Consumer Reports Investigative Report on Reverse Mortgages, Hardly Balanced

imageConsumer Reports is back and they’ve decided to jump on the Claire McCaskill bandwagon attacking reverse mortgages in their September 2009 edition.  Consumer Reports calls Reversals of fortunes an “investigative” report on reverse mortgages but it’s nothing more than a one sided argument against the product.

The article is perfectly crafted to ensure the reader has a gut wrenching feeling when they see a picture of Earl Minor holding a picture of his wife who passed away in a few years ago. 

In 2005, the Minor’s decided to use a reverse mortgage to pay off medical bills.  His wife was 86, but Earnest wasn’t yet 62, so the couple wasn’t able to qualify.  The broker suggested taking his name off the deed so that the loan would be issued solely to his wife.

"The broker told me my name could be put on the mortgage as soon as I turned 62, but that never happened," Minor says.  Unfortunately for Minor, when his wife passed away in 2007, he was notified by Financial Freedom that the death made the mortgage payable and that foreclosure proceedings would begin if he did not refinance or pay off the balance.  

When his wife closed on the reverse mortgage, she was able to pay off their $70,000 mortgage balance as well as about $91,700 in medical bills, a new roof, and other expenses.  The closing costs totaled up to roughly $15,000, which enabled his wife to receive $161,700.  That sounds like a great benefit to me, but instead of recognizing the loan was able to help the couple, Consumer Reports focused on the payoff which  totaled more than $200,000.

According to Minor, the home is now valued at only $130,000 and he can’t find money to pay off the loan. Attempts to negotiate refinancing or some other solution with lenders have been fruitless. 

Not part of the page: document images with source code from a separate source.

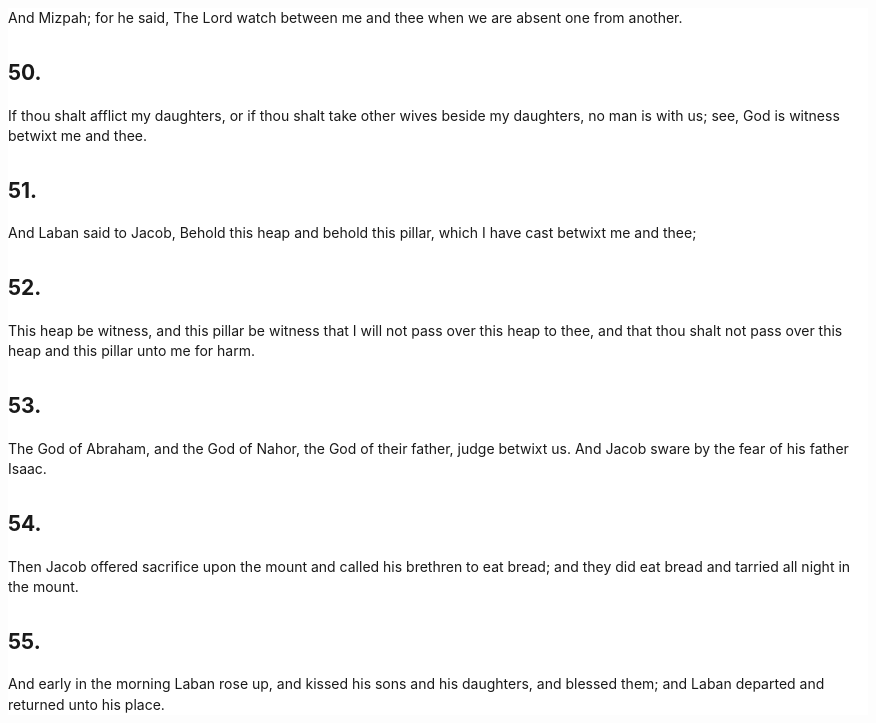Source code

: And Mizpah; for he said, The Lord watch between me and thee when we are absent one from another.
## 50.
If thou shalt afflict my daughters, or if thou shalt take other wives beside my daughters, no man is with us; see, God is witness betwixt me and thee.
## 51.
And Laban said to Jacob, Behold this heap and behold this pillar, which I have cast betwixt me and thee;
## 52.
This heap be witness, and this pillar be witness that I will not pass over this heap to thee, and that thou shalt not pass over this heap and this pillar unto me for harm.
## 53.
The God of Abraham, and the God of Nahor, the God of their father, judge betwixt us. And Jacob sware by the fear of his father Isaac.
## 54.
Then Jacob offered sacrifice upon the mount and called his brethren to eat bread; and they did eat bread and tarried all night in the mount.
## 55.
And early in the morning Laban rose up, and kissed his sons and his daughters, and blessed them; and Laban departed and returned unto his place.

In a letter to Consumer Reports, Financial Freedom said it "acknowledges Mr. Minor’s unfortunate situation and has repeatedly delayed foreclosure—which is required under HUD guidelines—for almost two years since his wife’s passing to allow Mr. Minor time to find a solution."

The article continues to describe other unfortunate scenarios and features plenty of McCaskill plugs.  What it doesn’t describe is any positive stories that stem from reverse mortgages.

To give everyone a little background on how the article came to fruition, National Reverse Mortgage Lenders Association President, Peter Bell, told attendees at the TMBA event in Austin, TX that he spent four and a half days with Consumer Reports going over the program and answering any questions.  

He felt confident that the reporter would provide a fair and balanced article but that isn’t what happened.  Bell pointed out that the article doesn’t have a byline, which could mean that after the journalist wrote a a balanced article, the editor changed it to reflect their own views. 

In response, NRMLA plans to send a letter to Consumer Reports and Bell told attendees that borrowers need to do the same.  He suggested that lenders sit down with borrowers and explain to them that unbalanced reports like this might scare people who may benefit from a reverse mortgage.  “We need to generate dozens if not hundreds of letters to consumer reports,” says Bell. 

I couldn’t agree more.  Letters from borrowers to publications like Consumer Reports or politicians about how reverse mortgages have improved lives will have more of an impact than letters from lenders.